Both Rothbard and Hoppe discuss an “insurance” model for preventing crime and aggression, which makes sense from a market perspective. Rothbard posits that private police services likely would be provided by insurance companies which already insure lives and property, for the commonsense reason that “... it would be to their direct advantage to reduce the amount of crime as much as possible.”
Hoppe takes the insurance concept further, arguing that:
The better the protection of insured property, the lower are the damage claims and hence an insurer’s loss. Thus, to provide efficient protection appears to be in every insurer’s own financial interest. ... Obviously, anyone offering protection services must appear able to deliver on his promises in order to find clients. That is, he must possess the economic means — the manpower as well as the physical resources — necessary to accomplish the task of dealing with the dangers, actual or imagined, of the real world. On this count insurance agencies appear to be perfect candidates.
Compare this to the “growth” model of most local police departments, which continuously lobby their city councils for more money and more officers!

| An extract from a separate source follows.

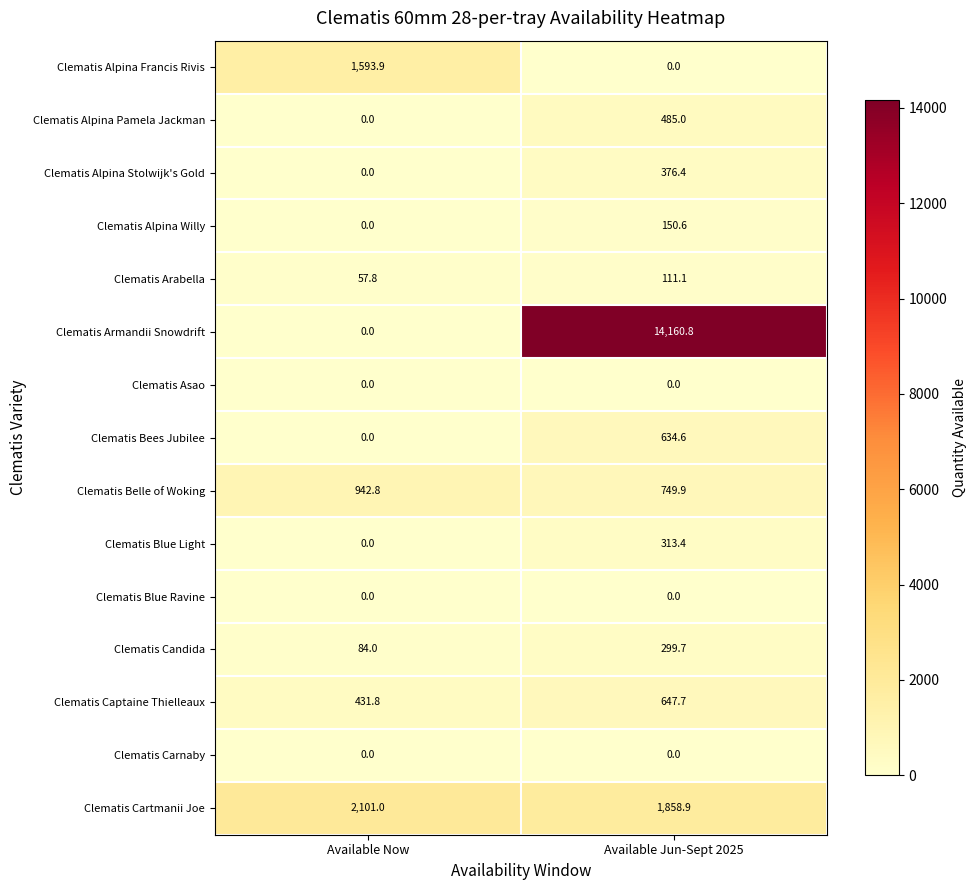

List the labels in order of Clematis Cartmanii Joe value, largest first.

Available Now, Available Jun-Sept 2025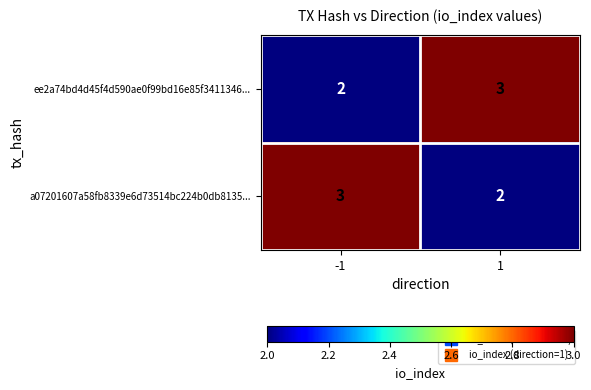

Count the number of data series in this chart.

2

Now admittedly the private provision of police and security services is a complex and controversial subject, and we’re only touching on it today. But rest assured that if you read further, both Rothbard and Hoppe address the many common objections raised when discussing private police: attendant issues like political borders; differing legal systems; physical jurisdiction and violence among competing firms; the actuarial problems behind insuring against physical aggression; free riders; and so forth.

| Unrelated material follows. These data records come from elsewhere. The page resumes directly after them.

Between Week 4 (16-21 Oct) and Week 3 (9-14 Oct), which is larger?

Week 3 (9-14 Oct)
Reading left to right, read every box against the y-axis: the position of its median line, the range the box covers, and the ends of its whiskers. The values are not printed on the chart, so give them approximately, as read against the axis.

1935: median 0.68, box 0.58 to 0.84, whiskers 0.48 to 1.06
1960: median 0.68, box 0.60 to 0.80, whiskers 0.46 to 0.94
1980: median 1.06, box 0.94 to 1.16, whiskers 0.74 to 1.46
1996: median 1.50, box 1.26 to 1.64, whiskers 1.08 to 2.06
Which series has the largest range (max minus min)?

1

Certainly Rothbard and Hoppe’s prescription is radical, and perhaps hard to embrace for the average person who has always conflated security with government.
But, increasingly society is moving in the direction of private security regardless: consider for example, complex insurance networks and indemnification arrangements across borders; private arbitration of disputes; the rise of gated communities and neighborhoods utilizing private security agencies; and fraud prevention mechanisms provided by private businesses like eBay and PayPal.

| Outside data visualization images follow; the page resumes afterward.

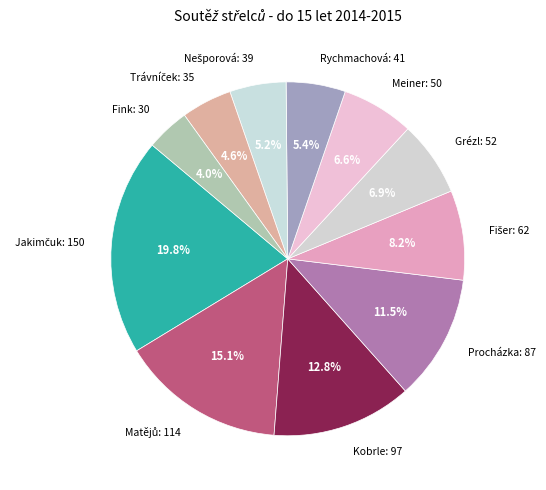

Which has a higher value, Meiner: 50 or Fink: 30?

Meiner: 50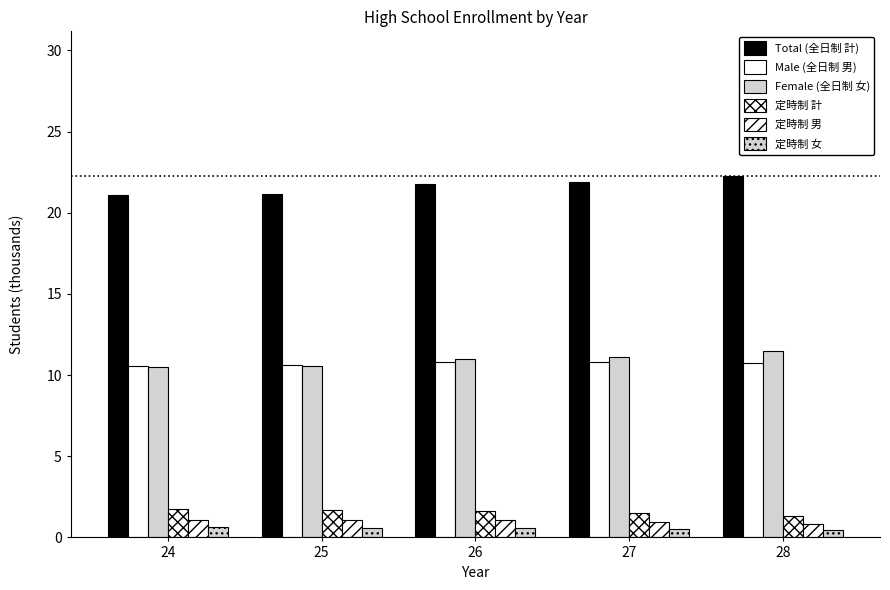

Count the 定時制 計 values in the range 1 to 2.

5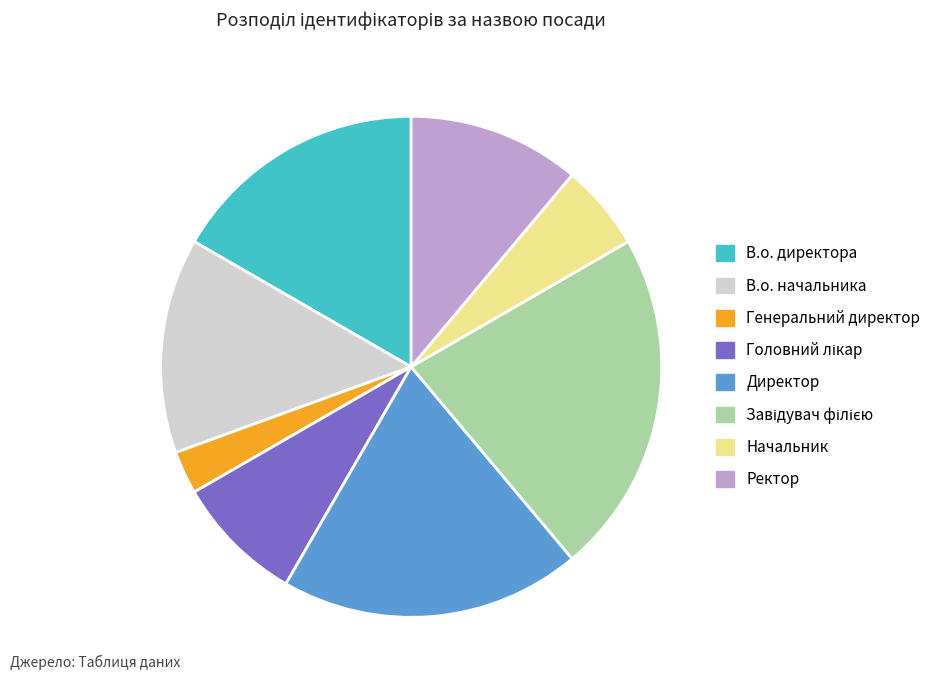

Does Ректор account for over 50% of the chart?

No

These trends can only intensify as governments, whether federal, state, or local, increasingly must spend more and more of their budgets to service entitlement, pension, and debt promises.
In conclusion, I’ll simply say that market activity is peaceful activity, while state action always implicitly or expressly involves force. If we want our police to act more like Sheriff Andy Taylor and less like militarized aggressors, we must look to private models — models where our interests are aligned with security providers. Only then can we bring back true“peace” officers, private security providers focused on preventing crime and defusing conflicts in cost effective and peaceful ways.
If we don’t, we may find the line between cops and criminals blurring more and more every day — like the scene with Harvey Keitel in the forgettable 1997 movie City of Industry (which, incidentally, borrows this line from a much better 1942 movie entitled This Gun for Hire, with Alan Ladd playing the Harvey Keitel character).
Looking for a man who killed his brother, Keitel breaks into the house of the man’s girlfriend and holds her at gunpoint, demanding the whereabouts of the killer. She claims ignorance, and asks Keitel why he doesn’t go to the police. After a dramatic pause, where Keitel almost leers at the camera, he responds like Bogart: “I’m my own police.”